Global Perspective: Economies around the world are preparing for the opportunities and challenges brought about by the next industrial revolution
07 Sep 2018
The global economy is entering the Fourth Industrial Revolution (4IR), or Industry 4.0, based on the application of new digital and automated technologies in production processes and service delivery. These changes are presenting emerging markets with opportunities such as improved productivity, as well as risks, namely reshoring and the displacement of human labour by automation. Wealthier emerging markets, such as the Gulf states, that have the resources to invest in new technologies, and those with better established manufacturing sectors, such as the countries in Southeast Asia, appear best placed to reap the benefits of the 4IR. Many of these economies are putting in place strategies to manage and encourage the transition towards Industry 4.0. Meanwhile, other regions have shown signs of so-called premature deindustrialisation.
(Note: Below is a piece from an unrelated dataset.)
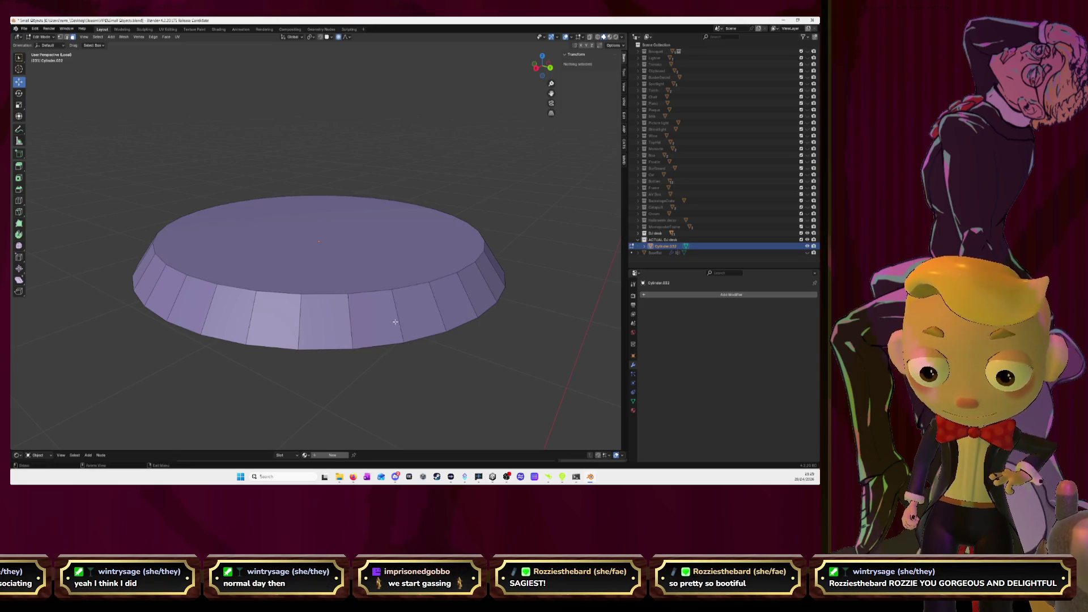
pyautogui.keyDown('alt'); pyautogui.click(400, 317); pyautogui.keyUp('alt')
In particular, Latin America and Africa seem more vulnerable to threats arising from technological changes and at greater risk of being left behind. To avoid such a fate, they need to adopt new innovative strategies that will allow them to leapfrog existing stages of industrial and infrastructure development.
Klaus Schwab, founder and executive chairman of the World Economic Forum (WEF) and author of the book The Fourth Industrial Revolution, states that the world has already gone through three industrial revolutions. The first involved water- and steam-powered mechanisms, followed by electricity-powered mass production. The third industrial revolution is also referred to as the digital revolution. Schwab argues that the world is currently entering into the fourth industrial revolution, which is “characterised by a fusion of technologies that is blurring the lines between the physical, digital and biological spheres”. A number of emerging technologies are expected to play significant roles in the upcoming revolution, including robotics, artificial intelligence (AI), the internet of things (IoT), machine-to-machine (M2M) communication, virtual reality and 3D printing.